For my mother

Chisomo Ngulube and Lucy Kachapila

She was born to Yao parents in the late 50s and consequently grew up in the early 60s.

The prevailing expectation from family and peers at the time was that she would find a suitor just after puberty.

But my mother had other ideas, she was fascinated by education. She knew she had to get out of the village and its Kachasu brewing and drinking way of life.

To this date she does not understand why, how and where she got such a resolve and motivation because she says there was no one to look up to.

She told the boys she found repeating the final grade as was the custom of those days that she would not be joining their ranks and indeed, she was selected to Lilongwe Girls Secondary School after just one attempt.

Her father a devout Moslem and a tailor had barely enough to support her education and that of her many other siblings but he tolerated his daughter’s ambitions up to Secondary School.

When she was selected to Kamuzu College of Nursing of the University of Malawi, he blatantly told her that he could not support her anymore, after all he had taken on another wife and had little children to fend for.

To him, an MSCE was enough education for a girl.
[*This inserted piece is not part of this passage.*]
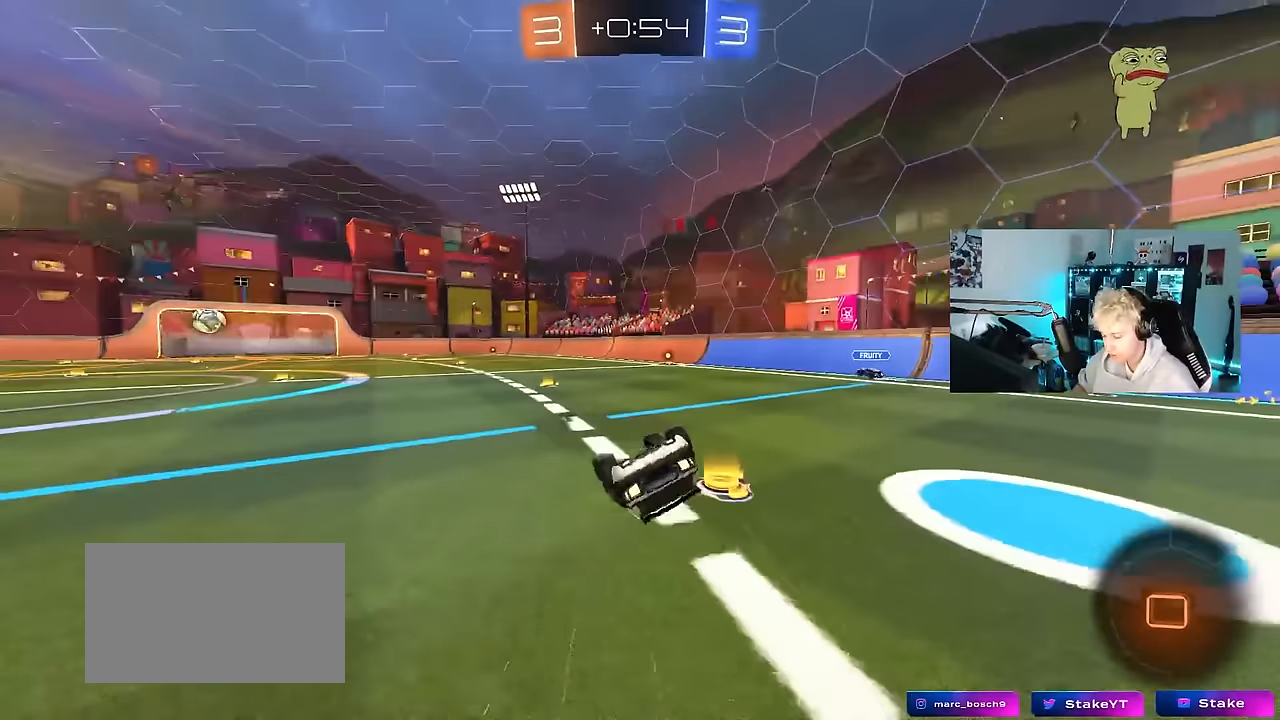
{"keys": [], "mouse": [], "mouse_move": "still", "events": [[50, "s", "up"], [150, "s", "down"], [433, "d", "up"], [433, "s", "up"], [433, "shift", "up"]]}
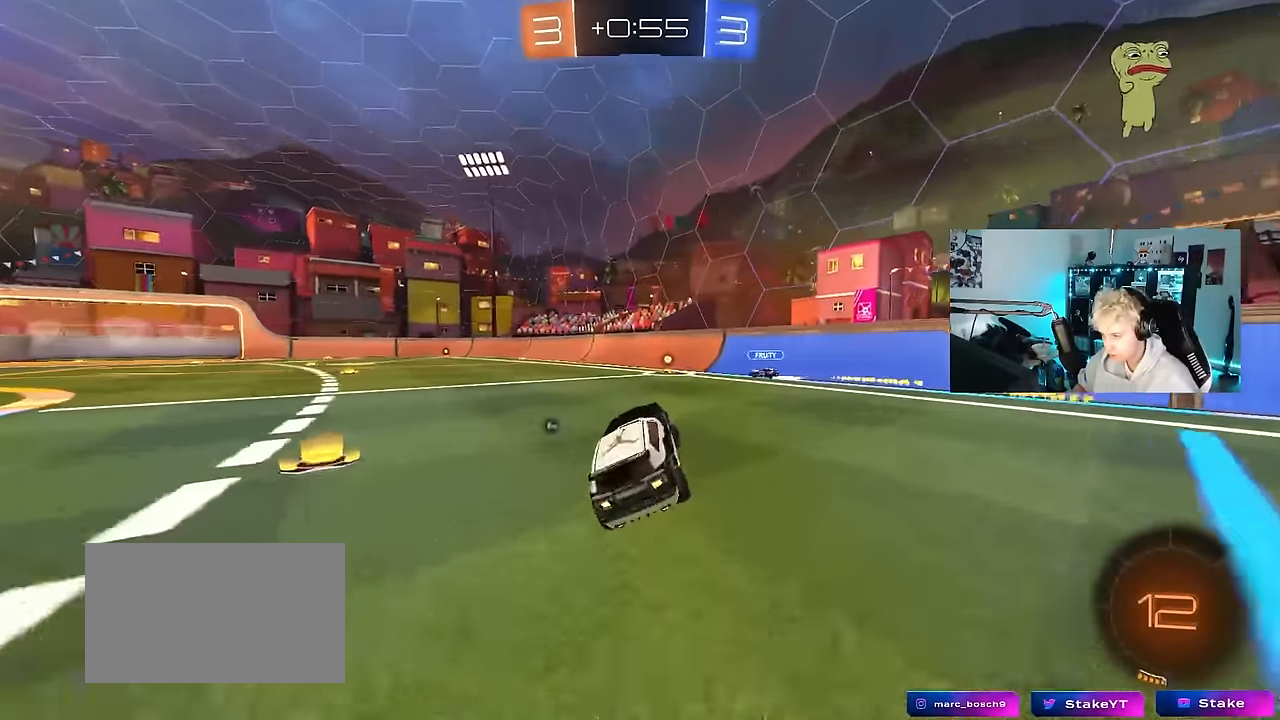
{"keys": ["w"], "mouse": [], "mouse_move": "still", "events": [[66, "space", "down"], [116, "w", "down"], [266, "space", "up"], [300, "a", "down"], [500, "a", "up"]]}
But it was not for my mother, she yearned to drink more and more from the cup of knowledge until she got her PhD a few ago.

Today, I pay tribute to her resolve and that of other women from her era who chose to defy the expectations and stereotypes of their time to pursue their dreams.

I pay tribute to a woman who did not have to tell me what to do because she led by example and; children learn better from what they see you doing than from what you tell them to do.

I pay tribute to Mrs Lucy Kachapila because it is true what they say that when you educate a girl you educate the world. Even her father who is still alive and her late mother would always salute the power of sending girls to school.

“Amayi anu ndi azi chemwali awo ndi amene akundigwira mkono chifukwa ndinawaphunzitsa sukulu, [your mother and her sisters are the ones holding my hand because I sent them to school],” he always says when I visit.

Thanks to my mother, I did not face the struggle that other girls have to go through because my mother broke the chains.

And because my work as a journalist has taken me to places across the country, I use every opportunity to preach the gospel according to girls’ education because I know what it does.

For every year that a girl spends particularly in secondary school, she reduces her chances of getting pregnant or married before the age of 18. And we know the consequences and complications that come with early marriage and early pregnancy.

Global statistics also show that for every year a girl stays in school, her income increases by 15 to 25 percent. And that she will go on to use 90 percent of that income invest in future generations-her family.

It is therefore no wonder, that children of educated women are more than twice likely to send their children to school (zidzikawanika okha) as the example of my mother has demonstrated.

Oh! And she taught me to is too short she always says.